BM Genel Sekreteri Ban: Bir günde hiç bu kadar para toplanmamıştı
Birleşmiş Milletler Genel Sekreteri Ban Ki-mun, Londra'da bugün yapılan Suriye Donörler Konferansı'nı överek, “Uluslararası toplum bugüne dek tek bir günde, bir tek kriz için hiç bu kadar para toplamamıştı” dedi.
Londra'daki "Suriye'ye ve Bölgesine Destek" başlıklı konferansın sonunda düzenlenen ortak basın toplantısında konuşan Ban, konferansın sonucunu “başarı” olarak nitelendirdi.
"Uluslararası toplum bugüne dek tek bir günde, bir tek kriz için hiç bu kadar para toplamamıştı” diyen Ban, konferans kapsamında Suriye'deki krize yönelik 10 milyar doları aşan yardım toplandığını, bunun yarıdan fazlasının da bu yıl sağlanacağını kaydetti.
Sığınmacı ağırlayan ülkelerin iş pazarlarını sığınmacılara açmış olmasının önemine değinen Ban, “Türkiye, Ürdün ve Lübnan’ı korkuyu değil, dayanışmayı seçtikleri için kutluyorum” dedi.
Ban, Cenevre'de yarıda kalan ve 25 Şubat'a ertelenen Suriye müzakereleri ile ilgili olarak da "Konuşmuş olmak için konuşulmasını istemediğini söyleyen BM Suriye Özel Temsilcisi Stefan de Mistura’yla aynı görüşteyim. Önümüzdeki günler masaya geri dönülmesi için uğraşmaya ayrılmalıdır, savaş alanında değil. Uluslararası toplum, görüşmelere geri dönülmesi için ele avuca gelir, somut ilerleme kaydetmeye yönelik çalışmalıdır” diye konuştu.
Merkel: Sığınmacı almak ne demek biliyoruz
Basın toplantısında konuşan Almanya Başbakanı Angela Merkel de Türkiye, Lübnan ve Ürdün’e sığınmacılara karşı gösterdikleri cömertlikten ötürü teşekkür ederek “Biz de sığınmacı kabul ediyoruz, size sığınan çok sayıda insana kucak açmanın anlamını, zorluğunu biliyoruz. Bu büyük bir başarı” dedi.

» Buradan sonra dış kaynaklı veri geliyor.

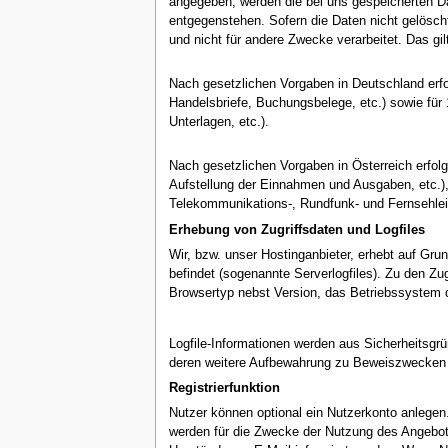
angegeben, werden die bei uns gespeicherten Da
entgegenstehen. Sofern die Daten nicht gelöscht
und nicht für andere Zwecke verarbeitet. Das gi
Nach gesetzlichen Vorgaben in Deutschland erf
Handelsbriefe, Buchungsbelege, etc.) sowie fü
Unterlagen, etc.).
Nach gesetzlichen Vorgaben in Österreich erfo
Aufstellung der Einnahmen und Ausgaben, etc.)
Telekommunikations-, Rundfunk- und Fernsehlei
Erhebung von Zugriffsdaten und Logfiles
Wir, bzw. unser Hostinganbieter, erhebt auf Grun
befindet (sogenannte Serverlogfiles). Zu den Z
Browsertyp nebst Version, das Betriebssystem d
Logfile-Informationen werden aus Sicherheitsgr
deren weitere Aufbewahrung zu Beweiszwecken er
Registrierfunktion
Nutzer können optional ein Nutzerkonto anlegen
werden für die Zwecke der Nutzung des Angebot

Merkel, Suriye’ye komşu ülkelere yardım etmek ve destek sağlamak suretiyle, sığınmacıların bu ülkelerden Avrupa’ya yaptıkları tehlikeli yolcuklardan vazgeçmesini sağlamayı umduklarını kaydetti.
Almanya olarak 2016 yılı için 1,2 milyar euro yardım sözü verdiklerini anlatan Merkel, yardımların özellikle gıda ve eğitim programlarına yönelik olacağını ifade etti.
Suriye krizinin kurbanlarına yönelik insani yardımların devam edeceği ancak bunun ülkede çözüme dönük siyasi sürecin yerini tutamayacağını dile getiren Merkel, “Uluslararası toplum Esad rejimini ve çatışmanın diğer taraflarını daha fazla insanı ülkeden kaçmaya sevk edecek yeni acılara neden olmamaya çağırmalı. Ortada siyasi bir süreç var ve uluslararası toplumun istekliliği, siyasi süreçte yer almak isteyen bütün tarafları ilerleme sağlamak konusunda cesaretlendirmeli” diye konuştu.